At 05:53 PM 12/7/2009, Jones Beene wrote:
-----Original Message-----
From: Horace Heffner
I think there may be a little bit of reason for doubt, as I noted in:
http://www.mtaonline.net/~hheffner/CFnuclearReactions.pdf
More than a little doubt, I would say ;-)
I don't think so, because the doubt and question
you raise isn't about the triple tracks. In a
way, you may be making the same mistake as Mr.
Beene, confusing the neutron inference with the
hypothesized source of the neutrons.
The conclusion of the Mosier-Boss et al.
article, that triple tracks are due to the
12C(n,n)3á reaction, implies the need for
repeating exactly the same experiment
using D2O + trace T2O instead of just D2O.

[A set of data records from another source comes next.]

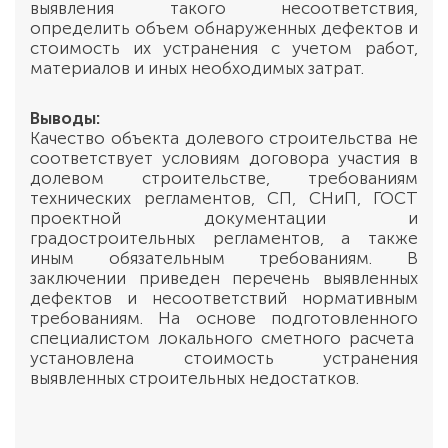
выявления такого несоответствия,
определить объем обнаруженных дефектов и
стоимость их устранения с учетом работ,
материалов и иных необходимых затрат.
Выводы:
Качество объекта долевого строительства не
соответствует условиям договора участия в
долевом строительстве, требованиям
технических регламентов, СП, СНиП, ГОСТ
проектной документации и
градостроительных регламентов, а также
иным обязательным требованиям. В
заключении приведен перечень выявленных
дефектов и несоответствий нормативным
требованиям. На основе подготовленного
специалистом локального сметного расчета
установлена стоимость устранения
выявленных строительных недостатков.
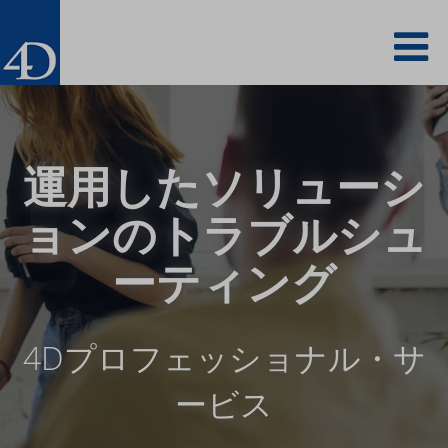
Skip
To
to
main
content
na
運用したソリューシ
ョンのトラブルシュ
ーティング
4Dプロフェッショナル・サ
ービス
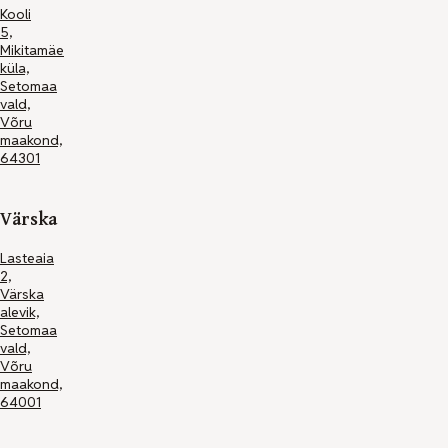
Kooli
5,
Mikitamäe
küla,
Setomaa
vald,
Võru
+372
maakond,
7964735
64301
info@setomaalasteaed.ee
Värska
Lasteaia
2,
Värska
Kodulehe
alevik,
tegemine
Setomaa
-
vald,
Maksimum
Võru
maakond,
64001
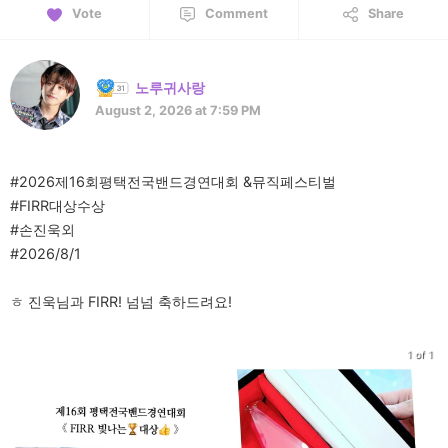
Vote
Comment
Share
노루귀사랑
August 2, 2026 at 7:59 PM
#2026제16회평택전국밴드경연대회 &뮤직페스티벌
#FIRR대상수상
#손진욱외
#2026/8/1
ㅎ 진욱님과 FIRR! 넘넘 축하드려요!
1 of 1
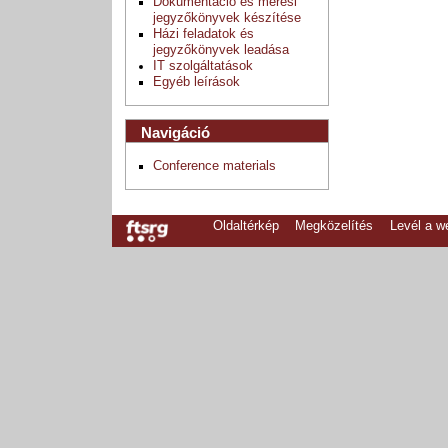
Dokumentáció és mérési
jegyzőkönyvek készítése
Házi feladatok és
jegyzőkönyvek leadása
IT szolgáltatások
Egyéb leírások
Navigáció
Conference materials
Oldaltérkép
Megközelítés
Levél a 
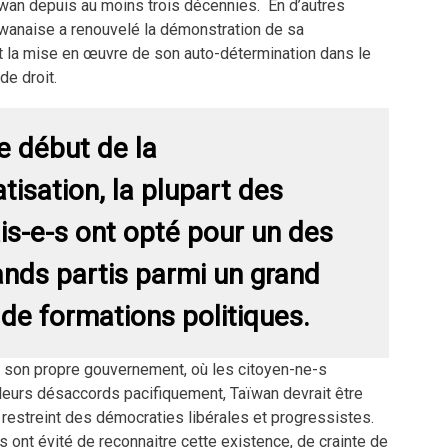
wan depuis au moins trois décennies. En d’autres
ïwanaise a renouvelé la démonstration de sa
et la mise en œuvre de son auto-détermination dans le
de droit.
e début de la
isation, la plupart des
is-e-s ont opté pour un des
ands partis parmi un grand
de formations politiques.
c son propre gouvernement, où les citoyen-ne-s
leurs désaccords pacifiquement, Taïwan devrait être
 restreint des démocraties libérales et progressistes.
s ont évité de reconnaitre cette existence, de crainte de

I've said that tritium doping is an obvious thing
to try, but it's quite possible that even if the
neutrons are from tritium fusion, there would be no increase.
Now, if the increase were from tritium fusing as
the initial reaction, you'd be right. And that is
a possibility. After all, if there is some
tritium in the cell, and it ends up in the place
where some deuterium would fuse, it would also
likely fuse. But very little of this tritium
would fuse, just as very little of the deuterium fuses. Good thing, eh?

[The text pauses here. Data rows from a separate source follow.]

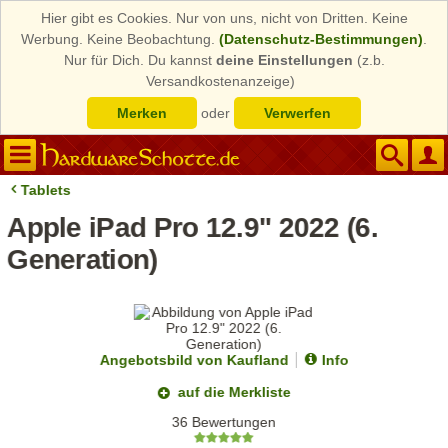
Hier gibt es Cookies. Nur von uns, nicht von Dritten. Keine
Werbung. Keine Beobachtung.
(Datenschutz-Bestimmungen)
.
Nur für Dich. Du kannst
deine Einstellungen
(z.b.
Versandkostenanzeige)
Merken
oder
Verwerfen
Tablets
Apple iPad Pro 12.9" 2022 (6.
Generation)
Angebotsbild von Kaufland
Info
auf die Merkliste
36 Bewertungen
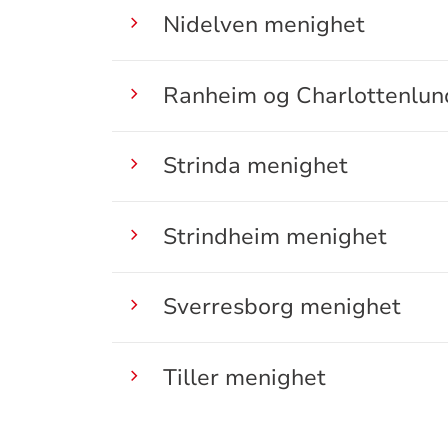
Nidelven menighet
Ranheim og Charlottenlun
Strinda menighet
Strindheim menighet
Sverresborg menighet
Tiller menighet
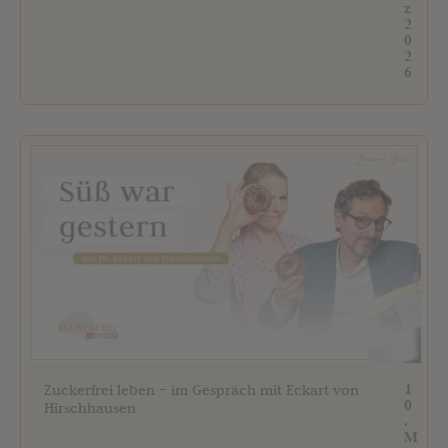
z
2
0
2
6
1
Zuckerfrei leben – im Gespräch mit Eckart von
0
Hirschhausen
.
M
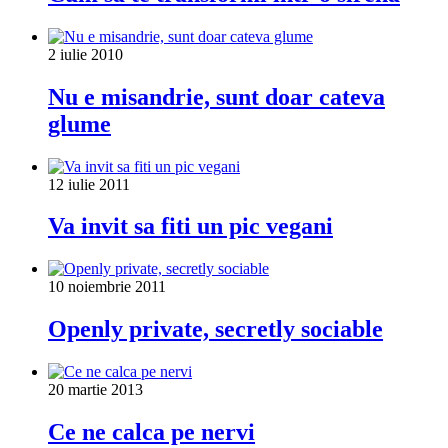
2 iulie 2010
Nu e misandrie, sunt doar cateva
glume
12 iulie 2011
Va invit sa fiti un pic vegani
10 noiembrie 2011
Openly private, secretly sociable
20 martie 2013
Ce ne calca pe nervi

But if the tritium is generated in the initial
reaction, sometimes, it would be hot, and very
likely to fuse. Adding more tritium would not
increase this, because the new tritium would not be hot.
We know that something generates tritium in these
cells, at low levels. And it would quite likely
be hot tritium formed, so it would probably fuse
with deuterium, and it would then produce the
required neutron to produce the triple tracks.

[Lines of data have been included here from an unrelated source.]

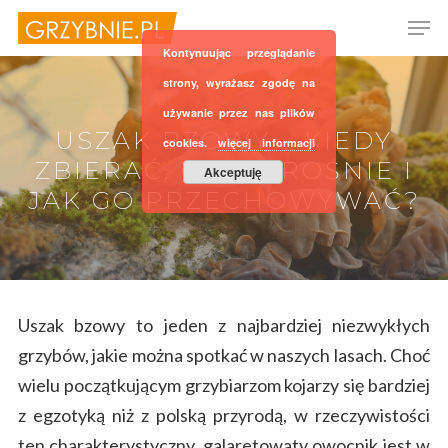
Kontynuując przeglądanie
strony, wyrażasz zgodę na
używanie przez nas plików
Hit enter to search or ESC to close
USZAK BZOWY – KIEDY
cookies.
więcej informacji
ZBIERAĆ, GDZIE ROŚNIE I
Akceptuję
JAK GO PRZECHOWYWAĆ?
Uszak bzowy to jeden z najbardziej niezwykłych
grzybów, jakie można spotkać w naszych lasach. Choć
wielu początkującym grzybiarzom kojarzy się bardziej
z egzotyką niż z polską przyrodą, w rzeczywistości
ten charakterystyczny, galaretowaty owocnik jest w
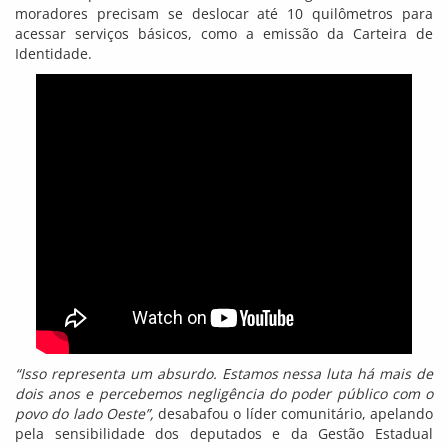
moradores precisam se deslocar até 10 quilômetros para
acessar serviços básicos, como a emissão da Carteira de
Identidade.
“Isso representa um absurdo. Estamos nessa luta há mais de
dois anos e percebemos negligência do poder público com o
povo do lado Oeste”,
desabafou o líder comunitário, apelando
pela sensibilidade dos deputados e da Gestão Estadual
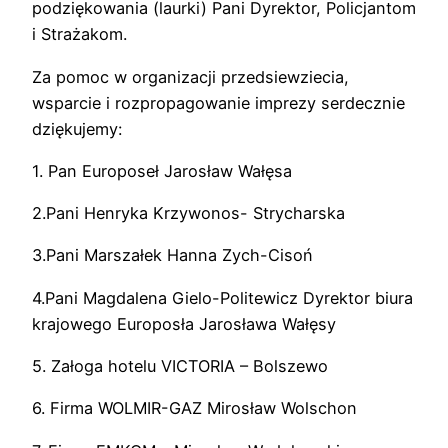
podziękowania (laurki) Pani Dyrektor, Policjantom
i Strażakom.
Za pomoc w organizacji przedsiewziecia,
wsparcie i rozpropagowanie imprezy serdecznie
dziękujemy:
1. Pan Europoseł Jarosław Wałęsa
2.Pani Henryka Krzywonos- Strycharska
3.Pani Marszałek Hanna Zych-Cisoń
4.Pani Magdalena Gielo-Politewicz Dyrektor biura
krajowego Europosła Jarosława Wałęsy
5. Załoga hotelu VICTORIA – Bolszewo
6. Firma WOLMIR-GAZ Mirosław Wolschon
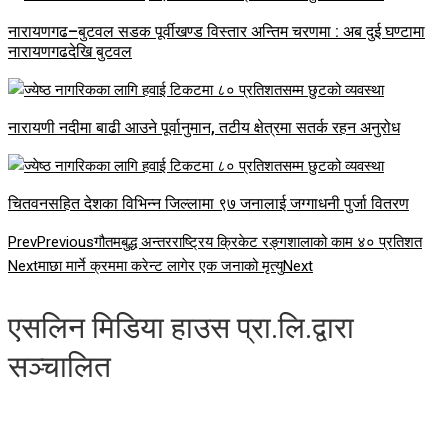
नारायणगढ–बुटवल सडक पूर्वीखण्ड विस्तार अन्तिम चरणमा : अब दुई घण्टामा
नारायणगढदेखि बुटवल
नारायणी नदीमा बाढी आउने पूर्वानुमान, तटीय क्षेत्रमा सतर्क रहन अनुरोध
चितवनसहित देशका विभिन्न जिल्लामा ९७ जनालाई जग्गाधनी पुर्जा वितरण
Prev
Previous
गौतमबुद्ध अन्तरराष्ट्रिय क्रिकेट रङ्गशालाको काम ४० प्रतिशत
Next
माछा मार्ने क्रममा करेन्ट लागेर एक जनाको मृत्यु
Next
एसलिन मिडिया हाउस प्रा.लि.द्वारा
सञ्चालित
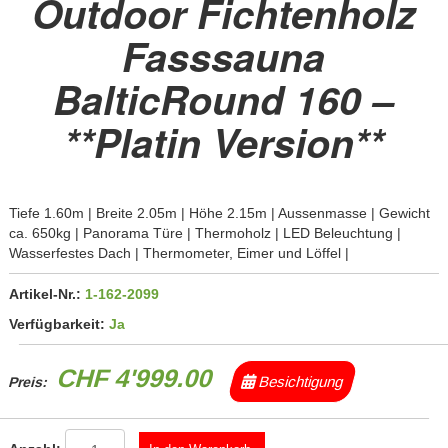
Outdoor Fichtenholz
Fasssauna
BalticRound 160 –
**Platin Version**
Tiefe 1.60m | Breite 2.05m | Höhe 2.15m | Aussenmasse | Gewicht
ca. 650kg | Panorama Türe | Thermoholz | LED Beleuchtung |
Wasserfestes Dach | Thermometer, Eimer und Löffel |
Artikel-Nr.:
1-162-2099
Verfügbarkeit:
Ja
CHF 4'999.00
Besichtigung
Preis:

In other words, from what we already know
(tritium generation), we'd expect a low level of
neutrons. So neutrons are merely a confirmation
of this. It's a coherent picture already, and,
while that doesn't prove that this picture
corresponds exactly to the reality, there isn't
much need to conjure up exotic reactions. Except,
of course, for whatever it is that is going on in
the cell that would generate tritium! I think the
TSC would do it, and a lot of other things, both
directly if it encounters a nucleus before
collapsing and decaying, and indirectly as it
generates a few very hot alphas. I believe that
if it's generating seriously hot alphas (these
would be from early decay of the Be-8, before the
bulk of the energy of the excited nucleus has
been emitted as EUV or whatever it is), these
would be generated below the surface, there would
be significant loss of energy before they escape the cathode.